I just submitted my final grades to the university, so my semester is officially over! Of course to celebrate, I have been playing lots of games. I still haven’t noticed any real trash talking on Counter-Strike:Source, so maybe trashtalkers really ARE 13 year old kids? It will be itneresting to see if lots of kids get Halk-Life 2 for Christmas and the ammount of crap in CS:S goes up noticably.
I’ve been trying to get into Deus Ex 2, but I just can’t seem to do it. Too much takling and the gun feels too wimpy. Continuing my long running hatred of the Unreal engine, Deus Ex 2 has already crashed once on me and this new computer never crashed on Doom 3 or Half-Life 2,,,
I’ve also been playing a lot of Civ3. It was all research, I swear! I got an A on the paper, so I guess I might try to publish it at some point. Below is a portion of the first page. Anyone interestested in the rest can drop me an email.
The Civilization games have been lauded as “The Best Game of All Time” by Computer Gaming World magazine and the “Greatest Computer Strategy Game of All-Time” by Time magazine, won countless other awards and is responsible for a slew of both spin-offs as well as knock-offs (Friedman, Civ3.com). It has even been the subject of numerous studies into the educational potential of videogames having been declared by one scholar as, “a particularly intriguing tool for studying world history in that it allows students to examine relationships among geography, politics, economics, and history over thousands of years and from multiple perspectives” (Squire 9). Despite these accolades, the Civ games have not gone uncritiqued by scholars who have noted some of the Imperialist choices that have influenced the game designs.

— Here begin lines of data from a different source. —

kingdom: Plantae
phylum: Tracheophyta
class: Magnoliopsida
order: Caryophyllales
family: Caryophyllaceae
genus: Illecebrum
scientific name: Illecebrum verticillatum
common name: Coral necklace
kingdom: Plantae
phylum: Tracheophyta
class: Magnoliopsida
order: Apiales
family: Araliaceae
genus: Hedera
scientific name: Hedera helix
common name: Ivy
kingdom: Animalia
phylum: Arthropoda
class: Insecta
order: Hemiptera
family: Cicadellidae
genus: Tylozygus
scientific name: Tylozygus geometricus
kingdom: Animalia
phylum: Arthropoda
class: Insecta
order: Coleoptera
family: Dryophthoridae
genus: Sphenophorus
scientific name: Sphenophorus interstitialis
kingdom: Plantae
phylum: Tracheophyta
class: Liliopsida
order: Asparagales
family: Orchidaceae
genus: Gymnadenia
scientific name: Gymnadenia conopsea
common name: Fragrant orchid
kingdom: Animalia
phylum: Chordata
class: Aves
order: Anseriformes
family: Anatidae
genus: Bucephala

While many traditional forms of explicit colonialism have fallen to the wayside, and historians have reexamined the way in which histories of colonization is presented, to a large extent, historically-inspired popular entertainments have failed to rethink the history which they purport to present. In wargaming and in historical simulations, issues are presented in a simplistic good vs. bad format which almost always either depicts the European as good while those whose lands were colonized as bad or they are depicted in such a manner that all civilizations have the same goals and structure. In this paper the ways in which Sid Meier’s Civilization videogames present a highly simplistic notion of colonization, imperialism and empire will be discovered. Also explored will be the ways in which the game reinforces traditional notions of good civilizations vs. bad (or barbaric) civilizations, what it means to be civilized, as well as the ways in which the game makes other civilizations appear either completely western or so inscrutably Other that the only way to deal with them is through eradication. The purpose of this is not to condemn the Civilization series, its creator, or players as “bad” but, rather, to demonstrate the ways in which the legacies of colonialism and classical liberalism continue to play themselves out in places as seemingly benign as our entertainments and how our current culture remains a Civilization of Colonialism.